Information shown:
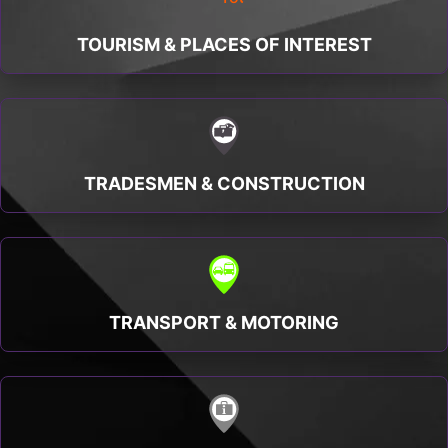
TOURISM & PLACES OF INTEREST
TRADESMEN & CONSTRUCTION
TRANSPORT & MOTORING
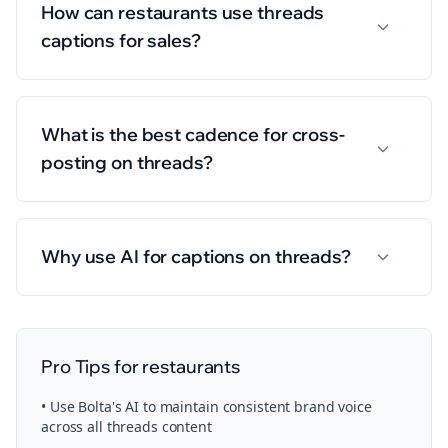
How can restaurants use threads
captions for sales?
What is the best cadence for cross-
posting on threads?
Why use AI for captions on threads?
Pro Tips for
restaurants
• Use Bolta's AI to maintain consistent brand voice
across all
threads
content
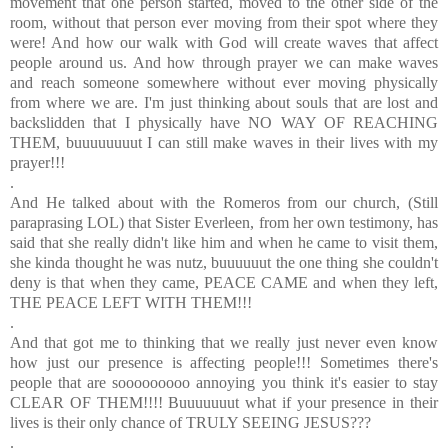
movement that one person started, moved to the other side of the
room, without that person ever moving from their spot where they
were! And how our walk with God will create waves that affect
people around us. And how through prayer we can make waves
and reach someone somewhere without ever moving physically
from where we are. I'm just thinking about souls that are lost and
backslidden that I physically have NO WAY OF REACHING
THEM, buuuuuuuut I can still make waves in their lives with my
prayer!!!
.
And He talked about with the Romeros from our church, (Still
paraprasing LOL) that Sister Everleen, from her own testimony, has
said that she really didn't like him and when he came to visit them,
she kinda thought he was nutz, buuuuuut the one thing she couldn't
deny is that when they came, PEACE CAME and when they left,
THE PEACE LEFT WITH THEM!!!
.
And that got me to thinking that we really just never even know
how just our presence is affecting people!!! Sometimes there's
people that are sooooooooo annoying you think it's easier to stay
CLEAR OF THEM!!!! Buuuuuuut what if your presence in their
lives is their only chance of TRULY SEEING JESUS???
.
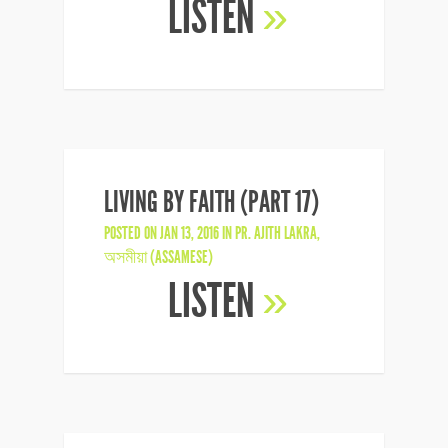
LISTEN
»
LIVING BY FAITH (PART 17)
POSTED ON JAN 13, 2016 IN
PR. AJITH LAKRA
,
অসমীয়া (ASSAMESE)
LISTEN
»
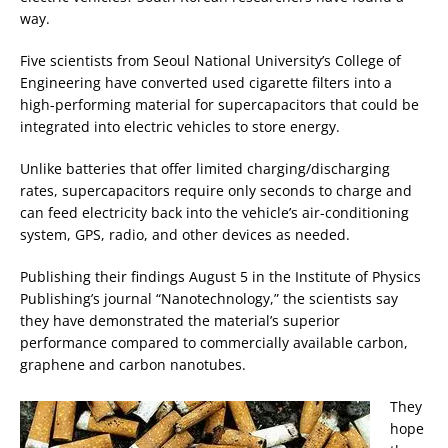
way.
Five scientists from Seoul National University’s College of
Engineering have converted used cigarette filters into a
high-performing material for supercapacitors that could be
integrated into electric vehicles to store energy.
Unlike batteries that offer limited charging/discharging
rates, supercapacitors require only seconds to charge and
can feed electricity back into the vehicle’s air-conditioning
system, GPS, radio, and other devices as needed.
Publishing their findings August 5 in the Institute of Physics
Publishing’s journal “Nanotechnology,” the scientists say
they have demonstrated the material’s superior
performance compared to commercially available carbon,
graphene and carbon nanotubes.
They
hope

Work request:
Could you output every record above exactly as written, leaving out the pictures?

Completed exercise:
TOURISM & PLACES OF INTEREST
TRADESMEN & CONSTRUCTION
TRANSPORT & MOTORING
How can restaurants use threads
captions for sales?
What is the best cadence for cross-
posting on threads?
Why use AI for captions on threads?
Pro Tips for
restaurants
• Use Bolta's AI to maintain consistent brand voice
across all
threads
content
movement that one person started, moved to the other side of the
room, without that person ever moving from their spot where they
were! And how our walk with God will create waves that affect
people around us. And how through prayer we can make waves
and reach someone somewhere without ever moving physically
from where we are. I'm just thinking about souls that are lost and
backslidden that I physically have NO WAY OF REACHING
THEM, buuuuuuuut I can still make waves in their lives with my
prayer!!!
.
And He talked about with the Romeros from our church, (Still
paraprasing LOL) that Sister Everleen, from her own testimony, has
said that she really didn't like him and when he came to visit them,
she kinda thought he was nutz, buuuuuut the one thing she couldn't
deny is that when they came, PEACE CAME and when they left,
THE PEACE LEFT WITH THEM!!!
.
And that got me to thinking that we really just never even know
how just our presence is affecting people!!! Sometimes there's
people that are sooooooooo annoying you think it's easier to stay
CLEAR OF THEM!!!! Buuuuuuut what if your presence in their
lives is their only chance of TRULY SEEING JESUS???
.
LISTEN
»
LIVING BY FAITH (PART 17)
POSTED ON JAN 13, 2016 IN
PR. AJITH LAKRA
,
অসমীয়া (ASSAMESE)
LISTEN
»
way.
Five scientists from Seoul National University’s College of
Engineering have converted used cigarette filters into a
high-performing material for supercapacitors that could be
integrated into electric vehicles to store energy.
Unlike batteries that offer limited charging/discharging
rates, supercapacitors require only seconds to charge and
can feed electricity back into the vehicle’s air-conditioning
system, GPS, radio, and other devices as needed.
Publishing their findings August 5 in the Institute of Physics
Publishing’s journal “Nanotechnology,” the scientists say
they have demonstrated the material’s superior
performance compared to commercially available carbon,
graphene and carbon nanotubes.
They
hope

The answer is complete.